BEGIN Available data
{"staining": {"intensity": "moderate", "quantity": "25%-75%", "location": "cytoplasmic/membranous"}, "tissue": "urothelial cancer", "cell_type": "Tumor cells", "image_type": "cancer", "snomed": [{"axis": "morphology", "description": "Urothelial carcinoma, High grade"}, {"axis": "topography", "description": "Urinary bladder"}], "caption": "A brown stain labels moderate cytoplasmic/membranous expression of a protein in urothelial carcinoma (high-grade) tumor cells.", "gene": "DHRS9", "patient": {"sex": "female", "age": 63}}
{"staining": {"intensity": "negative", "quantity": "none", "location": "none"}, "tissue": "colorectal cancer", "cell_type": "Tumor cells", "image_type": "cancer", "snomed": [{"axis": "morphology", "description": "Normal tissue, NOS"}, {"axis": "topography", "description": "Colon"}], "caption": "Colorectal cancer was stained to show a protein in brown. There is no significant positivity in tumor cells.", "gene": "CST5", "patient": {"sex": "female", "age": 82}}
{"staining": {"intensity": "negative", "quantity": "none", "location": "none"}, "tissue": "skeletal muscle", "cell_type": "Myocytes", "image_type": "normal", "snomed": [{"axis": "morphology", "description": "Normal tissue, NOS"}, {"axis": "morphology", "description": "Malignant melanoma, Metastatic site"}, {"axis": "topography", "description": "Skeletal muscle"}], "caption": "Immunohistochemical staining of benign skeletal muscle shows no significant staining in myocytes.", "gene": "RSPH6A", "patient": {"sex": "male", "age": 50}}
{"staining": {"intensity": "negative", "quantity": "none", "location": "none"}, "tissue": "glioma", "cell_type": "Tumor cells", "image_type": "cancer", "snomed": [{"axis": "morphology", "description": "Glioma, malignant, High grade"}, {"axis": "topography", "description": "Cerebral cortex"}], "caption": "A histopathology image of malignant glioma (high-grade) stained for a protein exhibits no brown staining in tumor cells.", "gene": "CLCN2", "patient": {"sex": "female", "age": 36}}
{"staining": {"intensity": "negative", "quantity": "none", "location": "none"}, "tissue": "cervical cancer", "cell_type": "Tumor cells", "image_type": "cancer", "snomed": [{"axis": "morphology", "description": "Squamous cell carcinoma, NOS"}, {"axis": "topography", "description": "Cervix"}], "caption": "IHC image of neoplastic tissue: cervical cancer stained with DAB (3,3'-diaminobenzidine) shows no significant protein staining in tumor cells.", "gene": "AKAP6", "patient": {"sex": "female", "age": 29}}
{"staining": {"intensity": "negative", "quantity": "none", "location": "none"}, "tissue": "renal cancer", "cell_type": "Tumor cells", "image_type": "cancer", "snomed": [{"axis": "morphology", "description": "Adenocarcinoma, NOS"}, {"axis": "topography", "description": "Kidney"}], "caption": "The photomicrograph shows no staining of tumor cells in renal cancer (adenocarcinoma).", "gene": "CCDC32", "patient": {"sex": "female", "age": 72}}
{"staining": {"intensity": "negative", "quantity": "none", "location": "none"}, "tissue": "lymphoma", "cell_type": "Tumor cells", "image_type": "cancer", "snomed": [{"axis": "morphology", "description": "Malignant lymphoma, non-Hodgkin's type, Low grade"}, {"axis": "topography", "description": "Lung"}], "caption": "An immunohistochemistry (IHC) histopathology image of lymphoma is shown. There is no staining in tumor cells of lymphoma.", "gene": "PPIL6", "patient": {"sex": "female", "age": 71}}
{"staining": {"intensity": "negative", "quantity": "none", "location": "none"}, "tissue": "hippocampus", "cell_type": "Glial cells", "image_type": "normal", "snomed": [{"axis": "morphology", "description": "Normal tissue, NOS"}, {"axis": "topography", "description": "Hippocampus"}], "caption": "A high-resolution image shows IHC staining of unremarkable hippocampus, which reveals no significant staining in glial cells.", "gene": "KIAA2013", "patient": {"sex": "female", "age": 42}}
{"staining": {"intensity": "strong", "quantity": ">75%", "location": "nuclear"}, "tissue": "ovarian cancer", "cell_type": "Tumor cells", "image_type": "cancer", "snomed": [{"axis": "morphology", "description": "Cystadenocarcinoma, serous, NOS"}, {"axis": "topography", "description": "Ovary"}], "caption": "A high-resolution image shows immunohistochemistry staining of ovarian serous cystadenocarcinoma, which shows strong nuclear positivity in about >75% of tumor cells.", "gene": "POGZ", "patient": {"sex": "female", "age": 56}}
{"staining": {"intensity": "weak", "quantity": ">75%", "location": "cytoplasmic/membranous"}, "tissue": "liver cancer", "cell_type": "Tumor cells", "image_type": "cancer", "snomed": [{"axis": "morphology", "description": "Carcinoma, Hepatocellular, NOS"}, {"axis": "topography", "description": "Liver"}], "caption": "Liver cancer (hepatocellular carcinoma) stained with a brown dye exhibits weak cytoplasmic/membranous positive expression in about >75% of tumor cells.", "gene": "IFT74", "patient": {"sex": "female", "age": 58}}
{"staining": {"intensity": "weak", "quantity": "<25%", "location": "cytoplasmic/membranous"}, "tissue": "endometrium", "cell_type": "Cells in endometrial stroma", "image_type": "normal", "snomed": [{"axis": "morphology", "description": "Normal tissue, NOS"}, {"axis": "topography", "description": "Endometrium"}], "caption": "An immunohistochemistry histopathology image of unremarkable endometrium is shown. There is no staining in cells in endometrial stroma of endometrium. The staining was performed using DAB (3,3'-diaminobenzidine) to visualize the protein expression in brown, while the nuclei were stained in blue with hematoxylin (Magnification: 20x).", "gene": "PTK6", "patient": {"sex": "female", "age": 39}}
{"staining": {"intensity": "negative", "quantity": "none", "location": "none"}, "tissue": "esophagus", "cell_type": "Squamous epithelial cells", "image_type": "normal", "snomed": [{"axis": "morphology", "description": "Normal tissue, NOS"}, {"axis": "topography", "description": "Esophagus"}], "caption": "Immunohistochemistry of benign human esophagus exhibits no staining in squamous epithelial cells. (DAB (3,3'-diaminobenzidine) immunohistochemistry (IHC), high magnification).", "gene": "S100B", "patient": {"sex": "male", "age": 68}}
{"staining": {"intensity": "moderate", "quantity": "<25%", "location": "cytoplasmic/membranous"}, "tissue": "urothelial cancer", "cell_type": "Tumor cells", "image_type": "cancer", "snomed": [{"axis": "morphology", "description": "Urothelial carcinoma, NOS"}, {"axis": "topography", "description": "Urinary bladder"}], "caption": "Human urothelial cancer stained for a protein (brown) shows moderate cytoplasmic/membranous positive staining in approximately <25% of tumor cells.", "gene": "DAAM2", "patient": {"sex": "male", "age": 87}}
END Available data
What you have to do: Output, from the data above, the lines from the line with "immunohistochemistry histopathology image" to the line with "of benign human" exactly as they stand, both ends included and nothing else.

Task response:
{"staining": {"intensity": "weak", "quantity": "<25%", "location": "cytoplasmic/membranous"}, "tissue": "endometrium", "cell_type": "Cells in endometrial stroma", "image_type": "normal", "snomed": [{"axis": "morphology", "description": "Normal tissue, NOS"}, {"axis": "topography", "description": "Endometrium"}], "caption": "An immunohistochemistry histopathology image of unremarkable endometrium is shown. There is no staining in cells in endometrial stroma of endometrium. The staining was performed using DAB (3,3'-diaminobenzidine) to visualize the protein expression in brown, while the nuclei were stained in blue with hematoxylin (Magnification: 20x).", "gene": "PTK6", "patient": {"sex": "female", "age": 39}}
{"staining": {"intensity": "negative", "quantity": "none", "location": "none"}, "tissue": "esophagus", "cell_type": "Squamous epithelial cells", "image_type": "normal", "snomed": [{"axis": "morphology", "description": "Normal tissue, NOS"}, {"axis": "topography", "description": "Esophagus"}], "caption": "Immunohistochemistry of benign human esophagus exhibits no staining in squamous epithelial cells. (DAB (3,3'-diaminobenzidine) immunohistochemistry (IHC), high magnification).", "gene": "S100B", "patient": {"sex": "male", "age": 68}}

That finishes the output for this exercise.